ただし、それが「主たる活動」になると公益性が疑われ、公益認定取消のリスクがあります。収益事業はあくまで従たる活動であり、得た利益は公益目的事業に使う必要があります。
- 共益事業は公益目的事業に含まれますか?
-
含まれません。
共益事業は「会員のための活動」であり、「不特定多数の利益」を前提とする公益目的事業とは区別されます。
- 具体的にどんな活動が収益事業になるのですか?
-
たとえば以下のような活動です。
- カフェや売店の運営
- 有料セミナーや講演会
- 出版物や教材の販売
- 会館やホールの有料貸出
これらは一般企業の営利活動と似ていますが、公益法人の場合は収益の使い道が公益目的事業に限定される点が違います。
- 公益目的事業と収益事業の線引きに迷ったら?
-
内閣府が公表している「公益目的事業のチェックポイント」を参考にするのがおすすめです。
「誰に利益が及ぶのか」「公平性はあるか」「社会全体のためになっているか」といった視点で判断すると整理しやすいです。
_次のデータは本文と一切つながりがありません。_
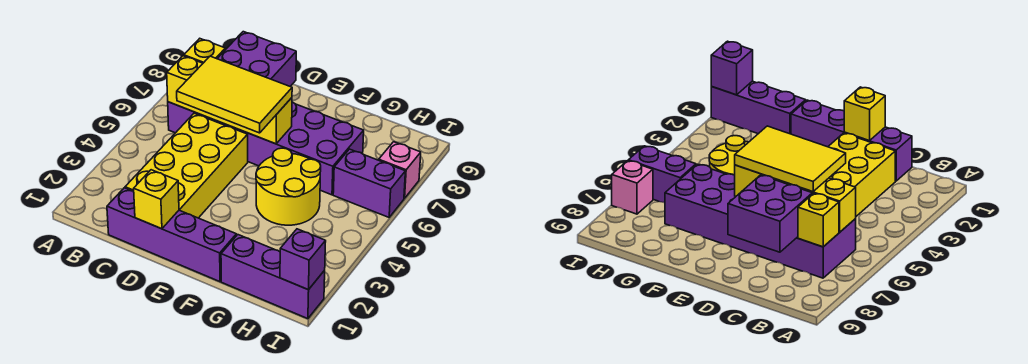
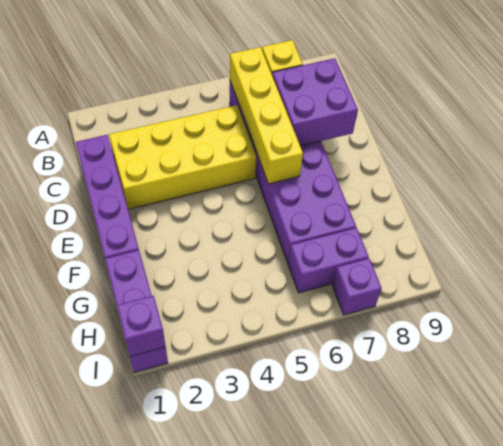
yellow tile C5:E6 level 3 -> none
yellow brick D1 level 2 -> none
yellow round brick F4:G5 level 1 -> none
purple brick H6:I6 level 1 -> purple brick H6:H7 level 1
pink brick I7 level 1 -> purple brick I7 level 1

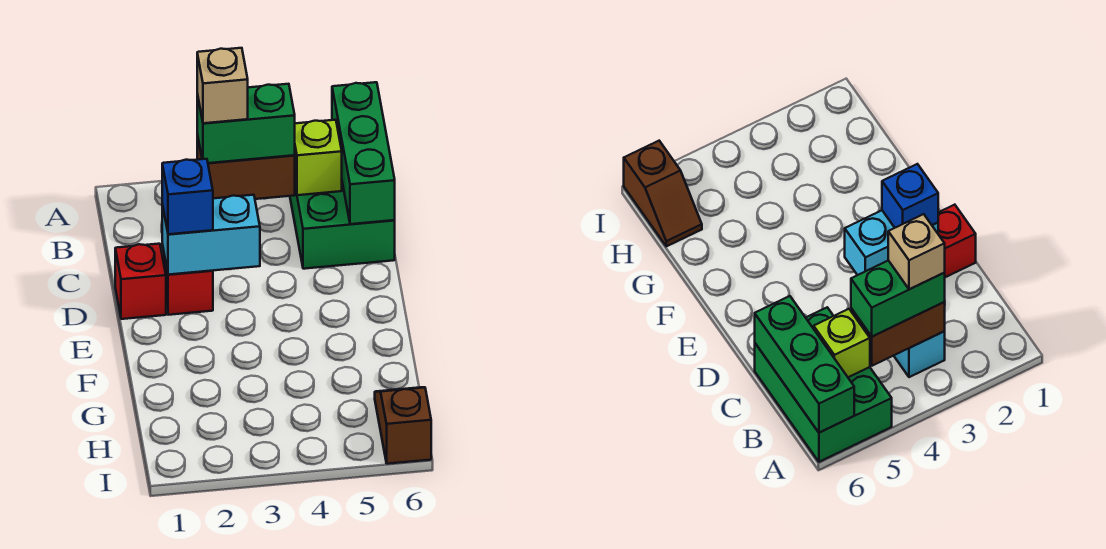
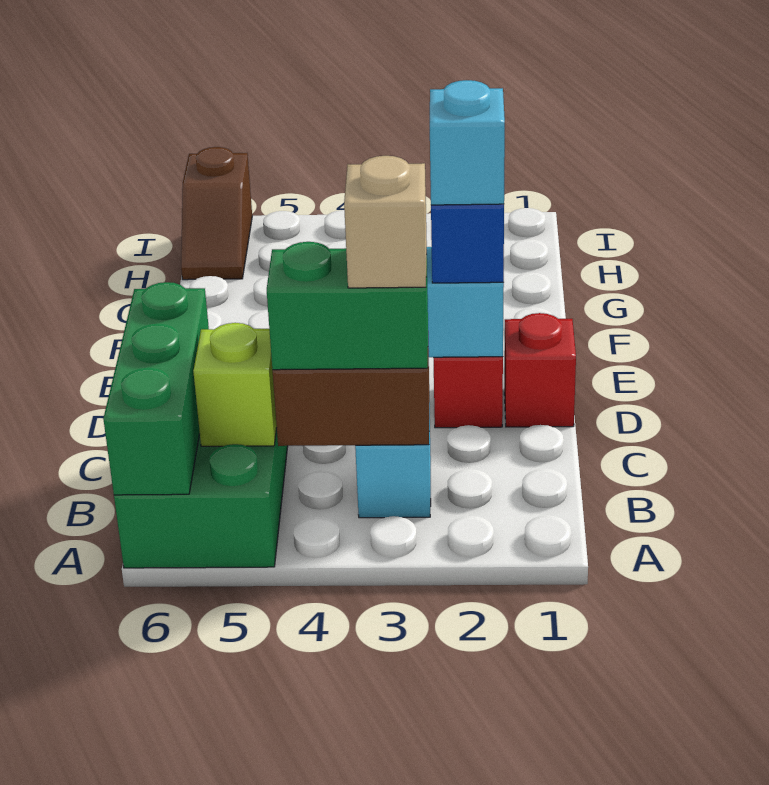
none -> cyan brick D2 level 4

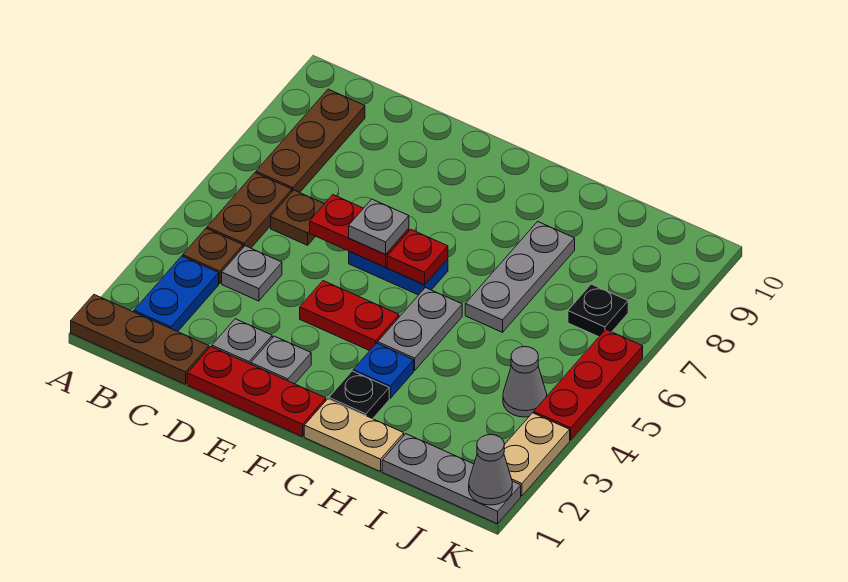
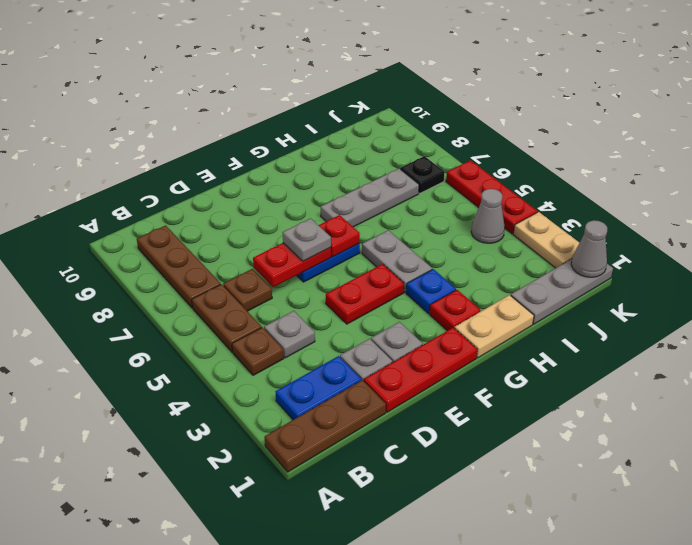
blue plate B2:B3 level 1 -> blue plate B2:C2 level 1
black plate G2 level 1 -> red plate G2 level 1
grey plate H6:H8 level 1 -> grey plate G7:I7 level 1

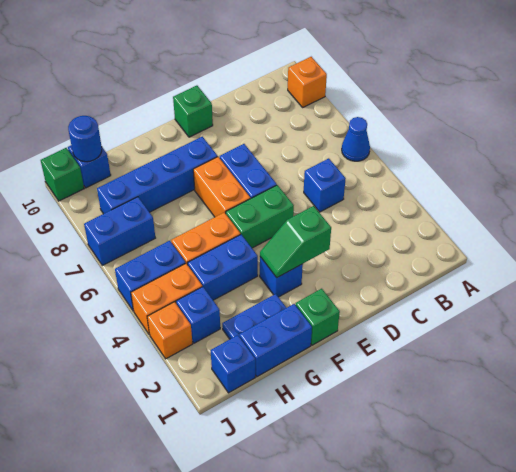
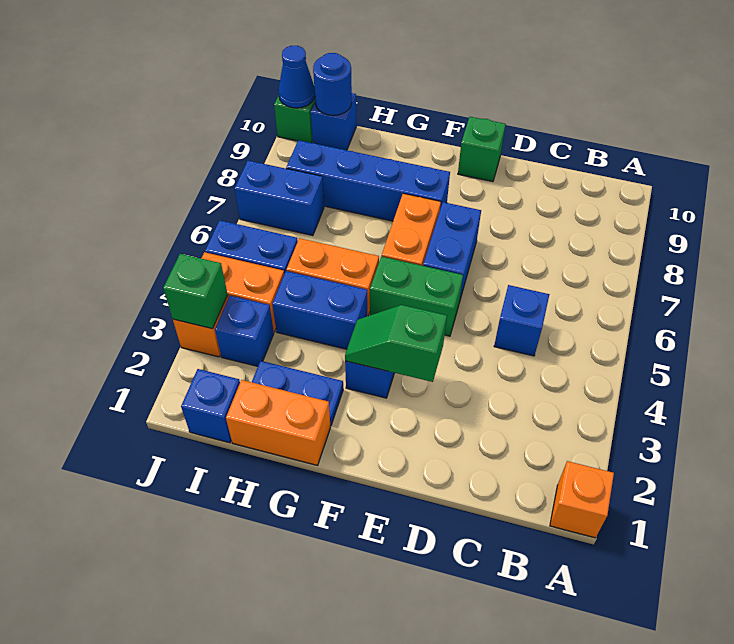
blue cone A6 level 1 -> blue cone J10 level 2
orange brick A9 level 1 -> orange brick A1 level 1
green brick F1 level 1 -> green brick J3 level 2
blue brick G1:H1 level 1 -> orange brick G1:H1 level 1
- 非営利型一般社団法人でも収益事業を行うことはできますか?
-
はい、可能です。非営利型一般社団法人もカフェ運営や有料セミナー開催などの収益事業を行えます。ただし、その利益は社員に分配することはできず、法人の活動資金として活用する必要があります。
- 非営利型一般社団法人で収益事業を「主たる活動」として行ってもいいのですか?
-
いいえ。非営利型一般社団法人として税制上の優遇を受けるには、収益事業を主たる活動にしてはいけません。
法人税法上の要件として「主たる事業として収益事業を行っていないこと」が明記されています。収益事業はあくまでも従たる活動にとどめ、中心となるのは公益性のある活動でなければなりません。